ÜMİT UYSAL’A CEVAPTIR
Geçtiğimiz günlerde Muratpaşa Belediye Başkanı ile ilgili MYK’ ya yazılı başvuruda bulunmuş, bahse konu Belediye Başkanı’nın, parti tüzüğünde bulunan:
70/A-a ( Programa ve tüzük kurallarına, kurultay ve yetkili organ kararlarına aykırı davranmak.)
70/A-b ( Partide aldığı görev ve sorumlulukla ve üyelikle bağdaşmayan tutum ve davranışlarda bulunmak )
maddelerine binaen, hakkında işlem yapılmasını istemiştim.
Muratpaşa Belediye Başkanı Ümit Uysal Berlin’de yaptığı açıklamada MYK’ ya şikâyet konusu olan icraatları için “İDDİA” yakıştırması yapmış, hakkındaki disiplin soruşturması ve ihraç istemini “karalama” kampanyası olarak nitelendirmiştir. Tüm bunlar için ise 50 bin TL’lik tazminat davası açtığını ifade etmiş, bu, sözde karalama kampanyasına katkı koymamak için de cevap vermeyeceğini beyan etmiştir.

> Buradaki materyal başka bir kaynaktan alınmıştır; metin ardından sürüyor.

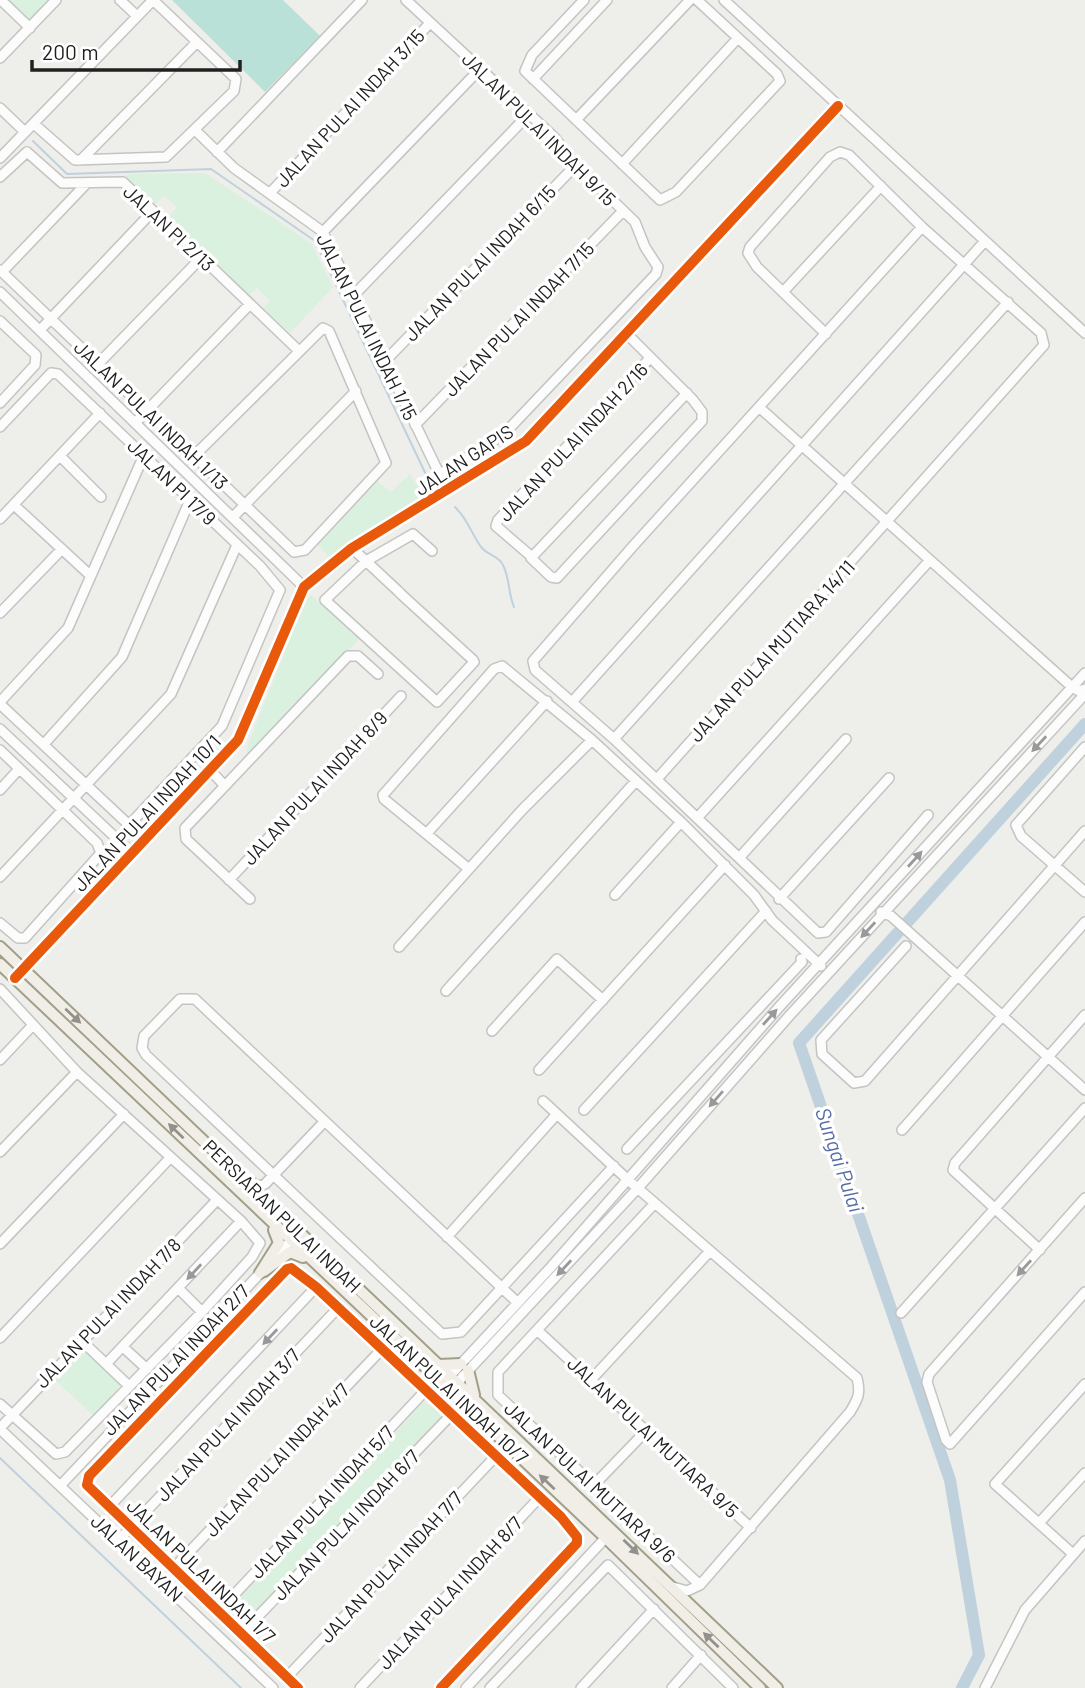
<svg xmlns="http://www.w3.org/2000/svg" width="1085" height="1688" font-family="Barlow,sans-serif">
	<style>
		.park { fill: #daf1df }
		.pitch { fill: #b9e1d8 }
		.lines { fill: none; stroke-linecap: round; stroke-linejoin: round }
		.stream { stroke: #c0d1de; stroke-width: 2 }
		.river { stroke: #c0d1de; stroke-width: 12 }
		.minor-casing { stroke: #c4c4c2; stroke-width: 12 }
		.major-casing { stroke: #a29f88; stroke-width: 14 }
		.minor { stroke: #fcfcfc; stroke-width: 9 }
		.major { stroke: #f1eee7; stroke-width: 10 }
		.cycleway-casing { stroke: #fff; stroke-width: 15 }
		.cycleway { stroke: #e8590c; stroke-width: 10 }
		.oneway { fill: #999 }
		.oneway2 { fill: #93918d }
		.labels { text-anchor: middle; stroke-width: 7; stroke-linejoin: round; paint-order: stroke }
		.street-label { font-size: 19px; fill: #202020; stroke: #fff }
		.water-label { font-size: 21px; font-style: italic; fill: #556da7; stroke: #fff }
	</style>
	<rect width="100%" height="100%" fill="#eeeeea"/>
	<path class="park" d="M6 0H52L30 23Z
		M205 173 311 243 333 287 290 333 263 308 270 301 257 288 246 298 166 220 177 207 164 196 153 206 123 178 128 174Z
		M410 474 422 494 417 499 329 557 316 543 377 481 391 492Z
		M311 595 359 639 246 758 248 744 303 606Z
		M84 1348 122 1383 95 1417 53 1378Z
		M424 1402 440 1411V1420L246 1625H237L227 1614 229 1610Z"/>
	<path class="pitch" d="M172 0H283L320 36 265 92Z"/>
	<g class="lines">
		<path class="stream" d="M33 141 67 174 211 169 315 241 430 483
			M455 507C470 522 472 536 482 548 488 555 500 557 503 565 510 579 508 593 514 607
			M0 1458 241 1688"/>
		<path class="river" d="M962 1688 979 1655 950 1480 799 1043 1085 724"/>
		<g class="minor-casing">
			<path id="minor" d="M1 0 30 28
				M120 0 137 16
				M406 0 554 137 576 165 635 222 645 247 658 267 656 274 503 435 440 474
				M584 0 532 55 525 71 660 200 676 192 780 81 777 74 697 0
				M724 0 1085 333
				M0 58 56 0
				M533 79 607 0
				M0 108 25 132
				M576 120 690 0
				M34 124 75 160 166 157 234 91 236 79 153 0
				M196 131 234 168 323 232 447 490
				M217 152 362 0
				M0 158 153 0
				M81 160 197 42
				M622 164 738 38
				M0 177 27 152 62 183 123 182 298 350
				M270 193 430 23
				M922 227 634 545 533 661 535 670 614 739 818 933 826 932 928 815
				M323 232 479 70
				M0 270C98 364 196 458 294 552L305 550 386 463 329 331 323 328 194 456
				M2 272 87 183
				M0 292 304 587
				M783 292 881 186
				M354 295 528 115
				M0 321 36 355 35 365 0 403
				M40 330 153 211
				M650 358 498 520 496 526 532 557 687 393
				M385 361 576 165
				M98 364 201 258
				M760 408 1072 687 1079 691 1085 689
				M136 422 249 305
				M415 425 623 211
				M0 427 51 373 58 374 260 566 280 590 222 726 129 825 0 704
				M60 456 101 497
				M14 505 91 576
				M233 517 356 391
				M0 519 100 413
				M352 548 398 591 402 595 473 660 474 662 437 702 325 600 366 561 413 534 432 551
				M531 558 551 577 557 578 702 421V412L693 400 627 334
				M0 613 62 549
				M0 702 68 628 144 455
				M572 702 985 241
				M0 729 133 854
				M614 739 1008 302
				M44 744 122 657 190 500
				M1085 747 1016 825 1021 836 1085 892
				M0 750 97 843 101 853 25 938H18L0 923
				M211 771 225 786
				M657 779 1044 345 1041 333 922 227 849 155 840 152 830 157 750 247 748 253 757 267 826 334
				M0 790 19 769
				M698 817 930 560
				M428 832 547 701
				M740 857 846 739
				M469 869 384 799 383 795 494 669 502 666 592 740 681 822 754 895 772 920 821 966
				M0 877 171 694 237 545
				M229 880 401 696
				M615 895 681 822
				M250 899 186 839 185 828 348 656H358L378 674
				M779 899 889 778
				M881 912 891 916 1085 1090
				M906 946 821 1040 822 1054 854 1083 865 1081 1085 831
				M399 947 522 810 592 740
				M19 974 238 740 304 587 352 548 526 441 838 106
				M0 989 77 1072 241 1221 260 1243 252 1257 202 1312 65 1452 56 1454 0 1404
				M446 991 636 781
				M492 1031 557 959 603 1000
				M0 1060 32 1026
				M539 1070 725 865
				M543 1101 627 1179 857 1378C861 1393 858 1399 850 1412L700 1585 687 1591 673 1587
				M584 1110 766 911
				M902 1130 1085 922
				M627 1149 802 962 801 959
				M0 1152 77 1072
				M250 1181 257 1186 265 1184 324 1122
				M1085 1198 929 1374 927 1382 946 1440 950 1444 1085 1292
				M655 1203 498 1372V1395L700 1585
				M447 1237 557 1114
				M0 1244 124 1114
				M1040 1250 953 1170 955 1163 1085 1015
				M179 1289 202 1312
				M518 1303 195 999H180L144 1036 142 1048 146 1055 442 1334 461 1332 614 1166
				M901 1313 1085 1108
				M537 1330 751 1528
				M0 1338 170 1158
				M82 1341 129 1386
				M123 1347 147 1369
				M106 1364 241 1221
				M446 1380 551 1267 780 1006 1085 673
				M591 1380 710 1251
				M454 1386 638 1188 790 1015 1085 694
				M0 1428 217 1200
				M0 1429 273 1688
				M60 1486 298 1233
				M593 1486 646 1431
				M109 1507 316 1287
				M1039 1523 1085 1473
				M118 1541 338 1308
				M1073 1554 995 1484 1085 1384
				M173 1569 381 1350
				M218 1612 425 1391
				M241 1634 451 1415
				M287 1677 495 1457
				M298 1688 87 1485 89 1476 287 1269 291 1268 316 1287 561 1517 577 1537V1543L441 1688
				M360 1688 539 1498
				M466 1688 610 1533
				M490 1688 608 1565 733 1688
				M581 1688 654 1609
				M672 1688 701 1655
				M985 1688 1025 1610 1085 1541"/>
		</g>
		<g class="major-casing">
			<path id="major" d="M0 947 777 1688
				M0 964 606 1538 760 1688
				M264 1271 290 1252 303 1257
				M260 1273 279 1243 274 1230
				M439 1365 461 1364
				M468 1370 474 1395"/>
		</g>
		<use href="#minor" class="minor"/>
		<use href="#major" class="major"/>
		<g class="cycleway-casing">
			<path id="cycleway" d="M15 978 238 740 304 587 352 548 526 441 838 106
				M298 1688 87 1485 89 1476 287 1269 291 1268 316 1287 561 1517 577 1537V1543L441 1688"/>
		</g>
		<use href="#cycleway" class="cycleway"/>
	</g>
	<defs><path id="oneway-solid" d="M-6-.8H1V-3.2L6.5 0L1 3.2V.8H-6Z" transform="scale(1.75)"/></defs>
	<g class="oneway">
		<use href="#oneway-solid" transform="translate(1039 744) rotate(133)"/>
		<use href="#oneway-solid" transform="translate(915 859) rotate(-48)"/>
		<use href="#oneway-solid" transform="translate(868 930) rotate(133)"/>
		<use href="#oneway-solid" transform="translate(770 1017) rotate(-48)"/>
		<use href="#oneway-solid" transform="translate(716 1099) rotate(131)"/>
		<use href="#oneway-solid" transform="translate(564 1268) rotate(133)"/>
		<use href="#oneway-solid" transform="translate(1024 1268) rotate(132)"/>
		<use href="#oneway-solid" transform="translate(194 1272) rotate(133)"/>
		<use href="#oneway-solid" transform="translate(270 1337) rotate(133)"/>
	</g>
	<g class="oneway2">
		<use href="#oneway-solid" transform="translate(73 1016) rotate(43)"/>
		<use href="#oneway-solid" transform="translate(176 1131) rotate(-136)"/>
		<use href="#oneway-solid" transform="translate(547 1482) rotate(-137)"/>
		<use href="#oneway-solid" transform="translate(631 1547) rotate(44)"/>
		<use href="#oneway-solid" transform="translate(711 1640) rotate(-136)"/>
	</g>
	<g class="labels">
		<g class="street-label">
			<text transform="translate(350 108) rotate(-47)" y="7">JALAN PULAI INDAH 3/15</text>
			<text transform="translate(539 129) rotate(45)" y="7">JALAN PULAI INDAH 9/15</text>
			<text transform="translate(169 228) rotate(43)" y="7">JALAN PI 2/13</text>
			<text transform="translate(480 263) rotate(-46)" y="7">JALAN PULAI INDAH 6/15</text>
			<text transform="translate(519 319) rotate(-46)" y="7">JALAN PULAI INDAH 7/15</text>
			<text transform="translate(367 327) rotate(64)" y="7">JALAN PULAI INDAH 1/15</text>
			<text transform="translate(151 415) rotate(44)" y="7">JALAN PULAI INDAH 1/13</text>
			<text transform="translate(573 442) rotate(-47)" y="7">JALAN PULAI INDAH 2/16</text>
			<text transform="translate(464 460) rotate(-33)" y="7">JALAN GAPIS</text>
			<text transform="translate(172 482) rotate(44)" y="7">JALAN PI 17/9</text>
			<text transform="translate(772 651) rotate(-48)" y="7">JALAN PULAI MUTIARA 14/11</text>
			<text transform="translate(315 788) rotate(-47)" y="7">JALAN PULAI INDAH 8/9</text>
			<text transform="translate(147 813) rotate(-47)" y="7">JALAN PULAI INDAH 10/1</text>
			<text transform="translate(282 1216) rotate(44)" y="7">PERSIARAN PULAI INDAH</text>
			<text transform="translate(108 1313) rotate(-46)" y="7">JALAN PULAI INDAH 7/8</text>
			<text transform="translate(176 1360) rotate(-46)" y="7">JALAN PULAI INDAH 2/7</text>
			<text transform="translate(449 1389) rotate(43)" y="7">JALAN PULAI INDAH 10/7</text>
			<text transform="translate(228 1425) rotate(-47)" y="7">JALAN PULAI INDAH 3/7</text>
			<text transform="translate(653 1437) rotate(43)" y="7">JALAN PULAI MUTIARA 9/5</text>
			<text transform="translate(277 1460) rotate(-47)" y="7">JALAN PULAI INDAH 4/7</text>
			<text transform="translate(590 1482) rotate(43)" y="7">JALAN PULAI MUTIARA 9/6</text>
			<text transform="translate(322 1502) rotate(-47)" y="7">JALAN PULAI INDAH 5/7</text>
			<text transform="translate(346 1525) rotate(-46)" y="7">JALAN PULAI INDAH 6/7</text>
			<text transform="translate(137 1558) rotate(43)" y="7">JALAN BAYAN</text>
			<text transform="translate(391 1567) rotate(-47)" y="7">JALAN PULAI INDAH 7/7</text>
			<text transform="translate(201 1571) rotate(44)" y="7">JALAN PULAI INDAH 1/7</text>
			<text transform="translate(450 1593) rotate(-47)" y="7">JALAN PULAI INDAH 8/7</text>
		</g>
		<g class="water-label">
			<text transform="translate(839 1160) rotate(71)" y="7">Sungai Pulai</text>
		</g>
	</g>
	<path d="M32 60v10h208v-10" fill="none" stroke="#202020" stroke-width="3.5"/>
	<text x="42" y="60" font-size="21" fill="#202020" stroke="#ffffff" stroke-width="5" paint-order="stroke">200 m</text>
</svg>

Yıldıray Sapan olarak siyasi geçmişim ortadadır. Partime kazandırdıklarım, verdiğim mücadele, ödediğim ve ödettiğim bedeller kamuoyunun malumudur. Bugüne kadar, canımdan çok sevdiğim CHP’yi, Antalya’yı ve Antalyalıyı tek bir kez bile yanıltmadım, kimseye yalan söylemedim, iftira atmadım. Kamuoyunu içi boş sözlerle yönlendirmedim. Siyasi hayatım boyunca ortaya koyduğum ne varsa tümü büyük bir titizlikle araştırıp, en az iki kez teyit ederek açıkladığım konulardır. Benim dünyamda yalana yer yoktur. Namussuzluk, hırsızlık yapmam, arkadan dolanmam. Kapalı kapılar ardında tuzak hazırlamam, çakal beslemem. Her şeyim açık ve şeffaftır. Ne düşünüyor ve biliyorsam muhataplarının yüzüne mertçe söylerim.
MYK’ ya şikâyet konusu olan 13 maddelik yazının tamamı medyada günlerce yer alan ve kamuoyunun dilinden düşürmediği konulardır. Hiçbiri yeni değildir. Hepsi yaşanmış, bilinen konulardır. İspata ihtiyacı yoktur, tıpkı daha önceden açılmış ve fakat tabelası değiştirilip yeni bir hizmet diye Antalya’ya yutturulacak olan bazı yerler gibi (Genel Başkan’ı da alet ederek ). Bu bakımdan, bunları “İDDİA” olarak nitelemek en hafif tabirle tartışmaktan kaçmaktır, korkaklıktır.
Karalama kampanyası yakıştırmasının, olası nedeni ise kanımca, muhatabını “EVHAM SARMIŞ” olmasıdır.
İçi boş söylemlerle, demagoji yaparak, yaptıklarınızı hafifletemezsiniz. Tumturaklı bir cevabınız varsa, mesela:”BU SÖYLENENLERİN HEPSİ YALANDIR, BUNLARIN HİÇBİRİ YAŞANMAMIŞ VE DOĞRU DEĞİLDİR” diyebiliyorsanız Antalya kamuoyu hakkınızı teslim edecektir. Yok ise kamuoyunu kandırmaya devam etmeyin. Bu ancak size olan tepkiyi BÜYÜTÜR.
50 bin TL’lik Tazminat davası yeni bir şey değildir. Ocak ayı içinde açılmış bir dava olup, tebligat tarihi 4 şubattır. Yaklaşık 2 aylık bir konudur.
Yeni açılmış bir dava havası vermek, ne kaybolan itibarınızı geri getirmeye ne de gündemdeki, sizinle ilgili gerçeklerin üstünü örtmeye yeter.
Belediye ve yöneticilik anlayışınızı, yaptığınız icraatlarla öğrendik. 50 bin TL Tazminat istediğiniz bu davadan lehinize bir sonuç beklemekle hukuk anlayışınızı da anlamış olduk. Ayrıca davayı kazansanız bile, alacağınız parayı bağış (!) sıkıntısı olmayan Adalya Vakfı yerine; daha geçen ay işten çıkardığınız ve fakat tazminatlarını öde(ye)mediğiniz işçilere vermenizi tavsiye ederim. Hakkında en çok dava açılan kişi olarak beni, korkutacağınızı, geri adım attıracağınızı sanıyorsanız sizi, fena kandırmışlar!